Dong Rui-bin’s experiment involved depositing $50 USDT into an exchange, transferring it via blockchain, then withdrawing on a Taiwanese exchange, and comparing this process with traditional bank cross-border remittance. The results showed that stablecoin transactions incur a fixed fee of about 1 to 2 USDT plus approximately 0.2% transaction fee; bank remittances include a fixed postal fee of NT$300 and a 0.05% transfer fee, totaling between NT$420 and NT$1,100, with a fee cap.
The core conclusion is: for small amounts, stablecoins offer speed and some cost advantages, but when remittance amounts exceed $7,000 USD, bank fees become lower overall, and traditional finance maintains its compliance advantages.

(Source: GasFeesNow)
Ming-en Xu criticized in “Blockchain Power” that the conclusion “banks are more cost-effective than stablecoins above $7,000” is a “Nobel Prize-level innovative statement,” pointing out that USDT transfer fees on blockchain are publicly verifiable and objective data.
He provided actual transfer fee data across different chains, which are significantly lower than the standards set in the experiment:
Ming-en Xu emphasized that the issue isn’t the cost of stablecoins themselves, but that the experiment included additional costs for “exchange deposit and withdrawal,” making the comparison baseline unequal from the start.
Financial researcher Yu Zhe-an offers a deeper analysis. He points out that the focus should not be solely on the conclusion but on what kind of experimental design produced it.
His main argument is: The “objectivity” defined by Dong Rui-bin in this experiment is essentially “regulatory equivalence,” not “technical efficiency.” The experiment fully incorporates exchange deposit and withdrawal costs into the stablecoin’s total cost, which is fair for banks since both parties bear legal jurisdiction and KYC responsibilities. However, for tech companies aiming to improve cross-border payments with stablecoins, deposit and withdrawal through exchanges are unnecessary steps and should not be included in the baseline cost.

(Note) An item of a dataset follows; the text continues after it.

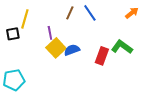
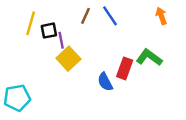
orange arrow: (132, 13) -> (161, 16), turned -72
black square: (13, 34) -> (49, 31), moved
blue semicircle: (72, 50) -> (105, 82), moved, turned -98

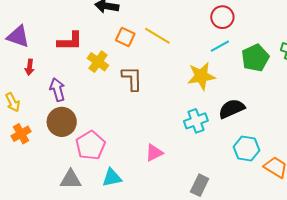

His conclusion is thought-provoking: “People only emphasize fairness when they are at a disadvantage, and consumers don’t care whether the competition between banks and stablecoin providers is fair.” In subsequent responses, Yu further inferred that if he worked at a bank and his supervisor asked him to find the weaknesses of stablecoins, “he would naturally design the experiment this way”—implying that institutional biases may have influenced the research framework from the outset.